Paul
Goble
Staunton, August 19 – Christianity Today recently published an
article entitled “Six Countries in Which It is Dangerous to Own a Bible.” Now,
a Rosbalt commentator says in an article entitled “The Bible has Lost to the Vampires,”
Russia has become the seventh by an action “without precedent in the civilized
world.”
The six countries the American
publication named are North Korea, Uzbekistan, Somalia, Libya, Morocco, and the
Maldives. In some of these, like North
Korea and Uzbekistan, even possessing a Bible is against the law, and in Morocco,
no one is allowed to have a Bible in Arabic translation.
Russia has become the seventh in
this list of dishonour, Anton Chivchalov says, as a result of a decision by a
Vyborg court which held up a ban on the importation of a Bible as translated by
the Jehovah’s Witnesses. It held that possessing such a Bible was an act of
extremism and punishable as such (rosbalt.ru/posts/2017/08/18/1639575.html).
“Nothing like this
exists in any country of the civilized world,” the Rosbalt commentator
continues. The Russian government wasn’t satisfied with declaring an entire religious
denomination, the Jehovah’s Witnesses, extremist and banning it. Instead,
Moscow took the next step and banned its Bible that has been disseminated in
millions of copies around the world.
The court hearings, Chivchalov says,
occurred in “an atmosphere of a surrealistic theater of the absurd.” The court of a civil state got involved with
assessing religious dogmas such as the Trinity and God’s names. “It turned out
that the judge knew the answers to these questions,” however strange that may
seem.
The experts who testified for the
prosecution presented information reflecting not a deep knowledge of religion
but consisting of what can only be described as “plagiarism from Wikipedia.” The judge rejected all objections by the
defense.
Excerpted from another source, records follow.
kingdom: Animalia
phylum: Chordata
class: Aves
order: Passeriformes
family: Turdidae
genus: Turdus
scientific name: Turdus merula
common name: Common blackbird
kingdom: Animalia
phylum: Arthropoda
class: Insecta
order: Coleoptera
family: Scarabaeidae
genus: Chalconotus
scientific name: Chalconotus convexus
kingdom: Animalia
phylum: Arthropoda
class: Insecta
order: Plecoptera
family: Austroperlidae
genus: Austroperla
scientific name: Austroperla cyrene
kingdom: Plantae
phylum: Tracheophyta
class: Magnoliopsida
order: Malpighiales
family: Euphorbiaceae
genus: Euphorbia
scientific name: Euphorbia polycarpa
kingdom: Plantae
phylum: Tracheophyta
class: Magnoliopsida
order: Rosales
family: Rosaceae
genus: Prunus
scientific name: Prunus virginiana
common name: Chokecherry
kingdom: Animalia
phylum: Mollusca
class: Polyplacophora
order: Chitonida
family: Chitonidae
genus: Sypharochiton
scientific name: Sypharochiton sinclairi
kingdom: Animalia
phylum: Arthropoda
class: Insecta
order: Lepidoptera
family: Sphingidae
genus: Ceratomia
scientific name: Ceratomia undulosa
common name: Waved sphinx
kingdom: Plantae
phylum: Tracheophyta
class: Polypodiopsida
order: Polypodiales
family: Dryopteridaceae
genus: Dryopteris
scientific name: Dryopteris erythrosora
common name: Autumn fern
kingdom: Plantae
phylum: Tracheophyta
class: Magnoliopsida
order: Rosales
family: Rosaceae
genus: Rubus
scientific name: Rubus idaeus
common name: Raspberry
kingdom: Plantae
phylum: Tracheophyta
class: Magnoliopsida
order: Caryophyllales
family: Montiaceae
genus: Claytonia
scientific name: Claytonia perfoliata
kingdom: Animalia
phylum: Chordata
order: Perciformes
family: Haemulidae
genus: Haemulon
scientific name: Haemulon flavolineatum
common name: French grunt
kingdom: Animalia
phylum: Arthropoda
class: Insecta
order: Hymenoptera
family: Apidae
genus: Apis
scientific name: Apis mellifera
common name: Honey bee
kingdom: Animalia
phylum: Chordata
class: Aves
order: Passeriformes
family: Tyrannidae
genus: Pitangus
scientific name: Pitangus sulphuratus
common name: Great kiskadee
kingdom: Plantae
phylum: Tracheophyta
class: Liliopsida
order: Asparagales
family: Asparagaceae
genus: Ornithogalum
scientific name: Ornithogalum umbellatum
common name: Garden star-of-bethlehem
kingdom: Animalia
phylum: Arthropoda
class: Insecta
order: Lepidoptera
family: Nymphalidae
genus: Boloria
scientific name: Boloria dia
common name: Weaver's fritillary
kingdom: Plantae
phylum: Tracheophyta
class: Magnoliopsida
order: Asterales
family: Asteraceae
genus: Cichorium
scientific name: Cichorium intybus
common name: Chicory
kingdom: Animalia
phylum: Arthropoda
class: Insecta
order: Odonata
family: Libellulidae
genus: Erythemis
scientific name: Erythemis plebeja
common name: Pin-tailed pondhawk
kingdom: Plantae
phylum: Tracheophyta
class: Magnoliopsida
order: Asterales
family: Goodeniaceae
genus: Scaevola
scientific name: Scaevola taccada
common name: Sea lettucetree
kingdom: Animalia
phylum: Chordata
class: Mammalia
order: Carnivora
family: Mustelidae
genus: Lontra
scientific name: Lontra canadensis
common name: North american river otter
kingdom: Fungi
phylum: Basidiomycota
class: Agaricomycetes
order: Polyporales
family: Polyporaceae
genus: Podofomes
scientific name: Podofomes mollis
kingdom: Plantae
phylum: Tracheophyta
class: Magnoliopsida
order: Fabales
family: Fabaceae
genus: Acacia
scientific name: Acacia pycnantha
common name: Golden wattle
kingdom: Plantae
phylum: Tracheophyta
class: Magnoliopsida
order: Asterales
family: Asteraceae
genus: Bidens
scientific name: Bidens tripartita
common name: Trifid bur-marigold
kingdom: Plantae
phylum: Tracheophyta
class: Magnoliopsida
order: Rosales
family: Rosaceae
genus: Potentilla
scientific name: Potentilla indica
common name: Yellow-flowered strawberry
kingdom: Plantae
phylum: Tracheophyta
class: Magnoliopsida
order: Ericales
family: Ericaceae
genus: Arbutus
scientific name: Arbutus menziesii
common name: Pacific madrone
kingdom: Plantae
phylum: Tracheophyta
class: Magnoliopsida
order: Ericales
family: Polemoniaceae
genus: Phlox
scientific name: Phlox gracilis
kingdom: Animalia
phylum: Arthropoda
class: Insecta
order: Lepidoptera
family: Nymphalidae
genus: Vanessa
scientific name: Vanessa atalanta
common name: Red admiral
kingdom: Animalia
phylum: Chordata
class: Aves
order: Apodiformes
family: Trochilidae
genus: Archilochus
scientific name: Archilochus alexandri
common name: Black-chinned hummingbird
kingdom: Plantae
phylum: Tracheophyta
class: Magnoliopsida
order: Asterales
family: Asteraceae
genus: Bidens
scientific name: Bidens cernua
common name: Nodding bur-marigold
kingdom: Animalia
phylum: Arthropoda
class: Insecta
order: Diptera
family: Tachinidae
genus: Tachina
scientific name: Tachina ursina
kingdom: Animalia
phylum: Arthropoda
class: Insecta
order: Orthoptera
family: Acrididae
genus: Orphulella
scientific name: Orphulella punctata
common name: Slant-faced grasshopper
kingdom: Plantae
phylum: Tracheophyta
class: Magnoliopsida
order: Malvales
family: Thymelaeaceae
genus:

More than that, he ignored the laws of the Russian Federation
governing evidence.
What the experts who testified for
the government are worth is reflected by their earlier actions. They concluded in an earlier case that
vampires were in no way extremist because interest in such things is “a normal phenomenon
in particular subcultures. But for the Bible even subcultures are no
justification.”
In Russia today, the Rosbalt
commentator says, “there is a place for the vampire subculture, but there
cannot be a place for the subculture of readers of several translations of the
Bible.” Consequently, one is forced to conclude that for Russians, “the Bible
has lost to the vampires.”
(For additional details
on the Vyborg court decision, see in particular sova-center.ru/misuse/news/persecution/2017/08/d37666/,
sova-center.ru/religion/publications/2017/08/d37671/
and sobkorr.ru/news/5996E08B23959.html).